Zusammenfassung
Drei Reisende gingen in Richtung des Ise-Jingu. Sie hatten mehrere Tage von Edo aus gewandert und kamen in eine unbekannte Stadt. Sie beschlossen, in einer Herberge in dieser Stadt zu übernachten.
Zum Abendessen wurde eine köstliche, seltsame Bun serviert, die sie noch nie zuvor gesehen hatten. Am nächsten Morgen, als sie aufwachten, waren sie zu Pferden geworden.
„Wow, was ist hier passiert?“ sagte eines der Pferde. In diesem Moment betrat der Wirt zusammen mit einem unbekannten Mann das Zimmer. Der Mann war ein Pferdehändler.
„Das sind schöne Pferde“, sagte der Händler, während er dem Wirt Geld gab. Die drei Pferde wurden von dem Händler hinausgeführt. Sie wurden an einen wohlhabenden Kaufmann verkauft, der die Pferde schwere Lasten tragen ließ.

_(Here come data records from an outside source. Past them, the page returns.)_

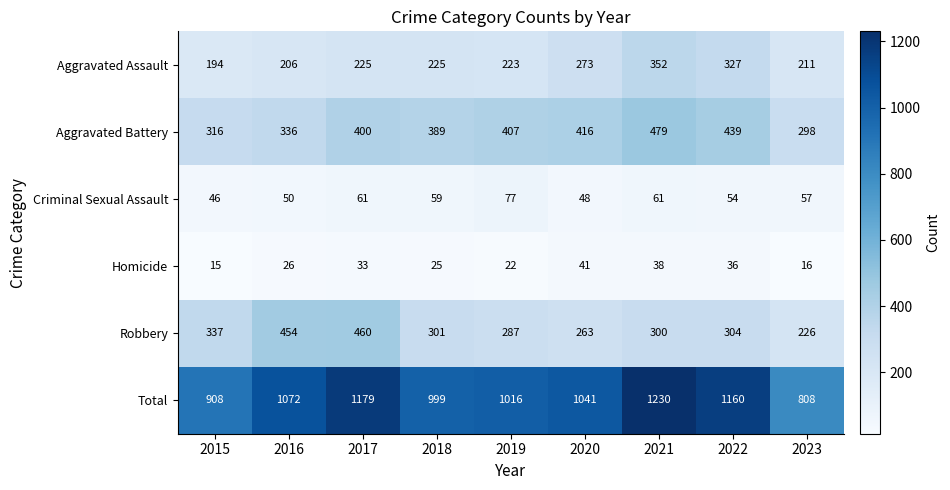

What is the minimum value shown in the chart?

15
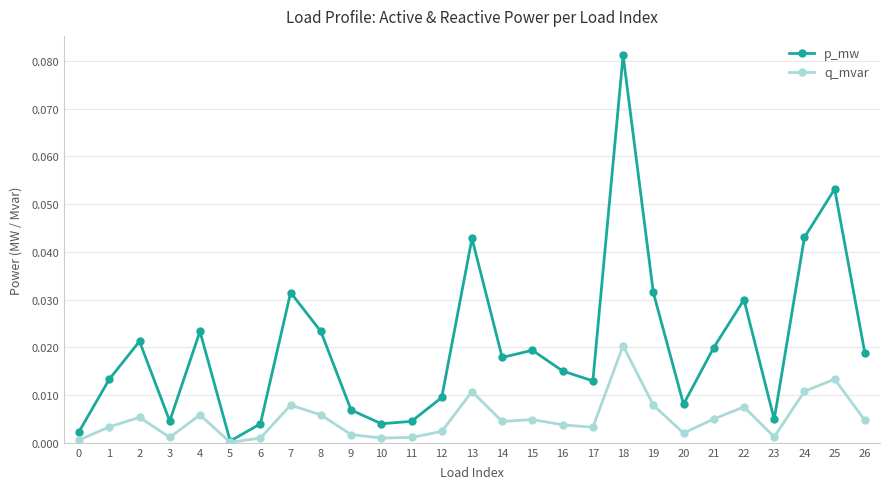

The value of q_mvar at 1 is 0.0. True or false?

True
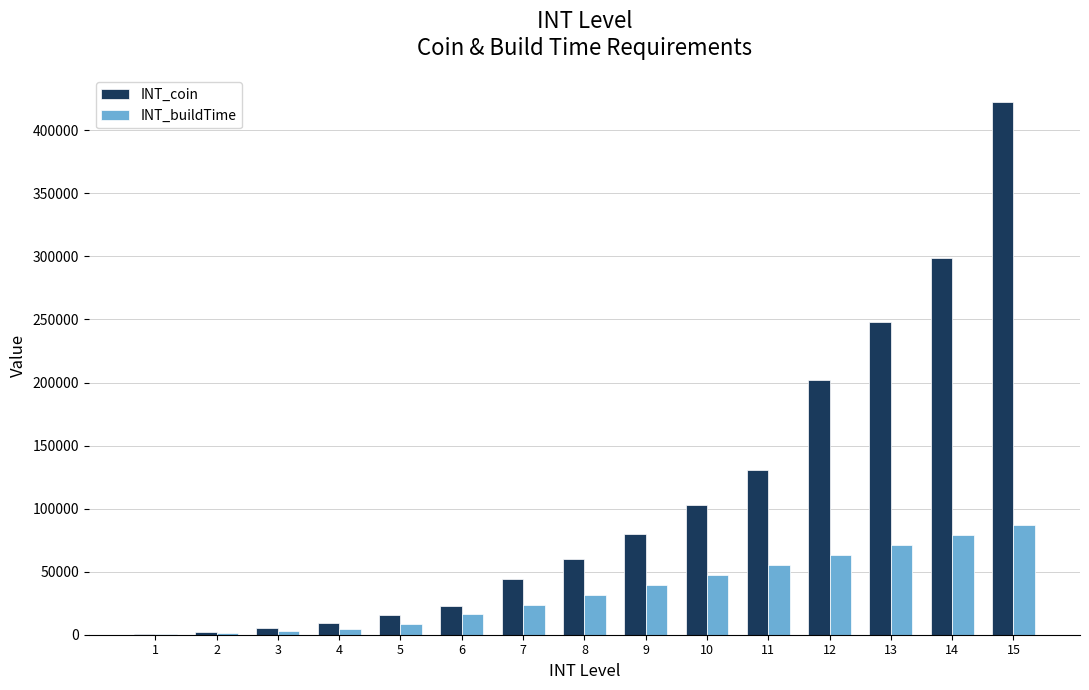

Are the bars grouped side by side (vs. stacked)?

Yes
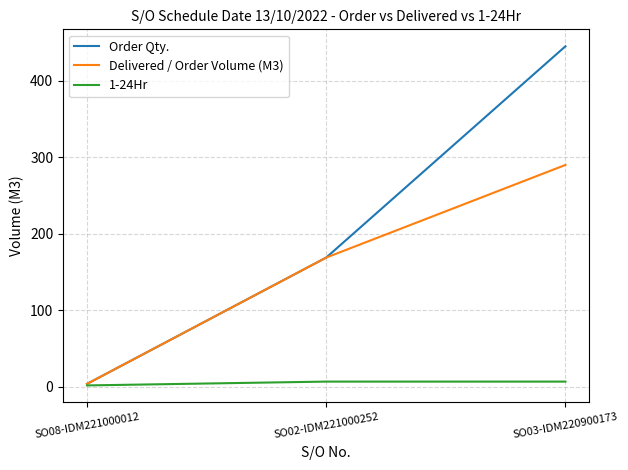

Is it true that 1-24Hr equals 7 at SO03-IDM220900173?

True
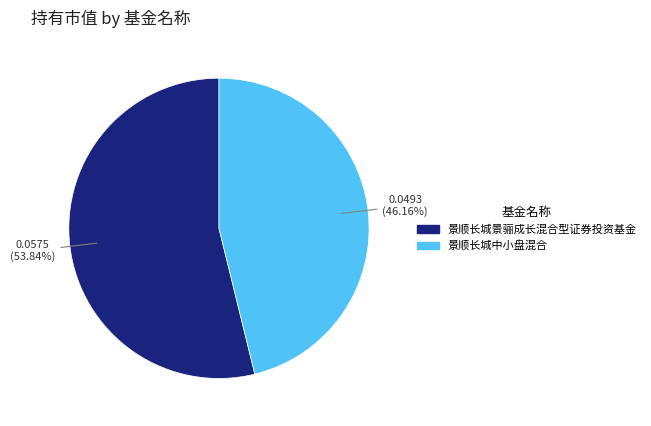

How many slices are in this pie chart?

2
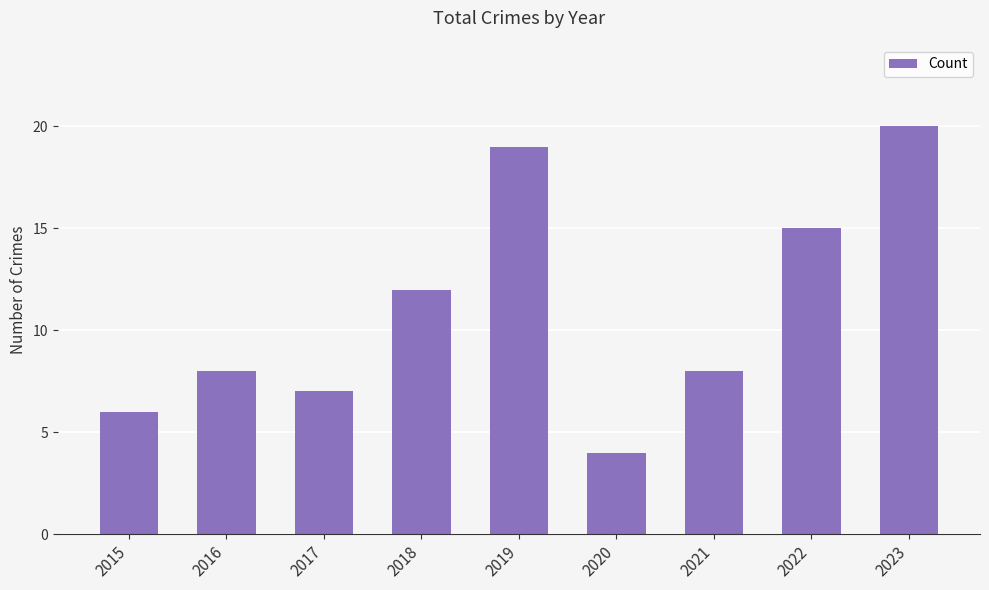

What is the difference between the values at 2018 and 2019?

7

„Das ist schwer“, „das macht müde“, „das ist anstrengend“, sagten die Pferde, aber die Menschen konnten sie nicht verstehen. Sie mussten den ganzen Tag arbeiten und bekamen nur Reste zu essen.
Eines Nachts hörten die Pferde, wie Passanten sprachen: „Lass uns das heutige Joruri über Pferde sehen!“ Eines der Pferde sagte: „Früher sind wir oft gegangen, als wir Menschen waren. Heute geht es um uns. Wollen wir nicht hingehen?“
„Ich habe nicht wirklich Interesse“, sagte ein anderes Pferd. „Ich auch nicht“, sagte ein weiteres. Aber das theaterbegeisterte Pferd schlich sich mit der Hilfe seiner Kameraden heimlich aus dem Stall und lauschte hinter der Bühne.
Der Erzähler sagte: „In der Mitte der Wiese gibt es einen Damm. Rundherum wachsen Susuki-Gräser, darunter auch gestreiftes Susuki. Das Pferd, das es frisst, wird wieder zum Menschen.“ Als das Pferd diese Geschichte hörte, begann es vor Freude hastig nach dem Damm zu suchen.
Einige Tage später fand es schließlich das gestreifte Susuki. Kaum hatte es davon gegessen, konnte es seine menschliche Gestalt zurückerlangen. Obwohl erfreut, vergaß es seine Kumpanen, die noch Pferde waren, nicht. Es sammelte das Susuki und kehrte zu seinen Freunden zurück, die ebenfalls zu Menschen wurden.
„Was sollen wir jetzt tun?“, fragte einer. „Zuerst sollten wir uns am Wirt rächen. Er wird sicher täglich unbekannte Gerichte servieren und die Gäste in Pferde verwandeln“, fügte ein anderer hinzu. „Das klingt gut“, sagte das letzte Pferd.
Die drei schlichen sich in die Herberge und fanden das problematische Bun. „Das hier ist schuld. Wie viele Menschen wurden wohl schon in Pferde verwandelt, nachdem sie dieses Bun gegessen haben?“, sagten sie. Also brachten sie es zu einem Süßwarenladen und ließen es zu Senbei verarbeiten.
In derselben Nacht besuchten sie die Herberge erneut und sagten zum Wirt: „Das ist ein Souvenir aus Ise. Möchten Sie es probieren?“ Der Wirt, der sich dachte „Oh, das sieht lecker aus. Wirklich köstlich“, begann zu essen, und im selben Moment verwandelte auch er sich in ein Pferd.
„Es tut mir leid. Ich werde nie wieder so etwas Böses tun. Bitte verzeihen Sie mir“, wieherte das Pferd, aber niemand konnte die Worte des Pferdes verstehen.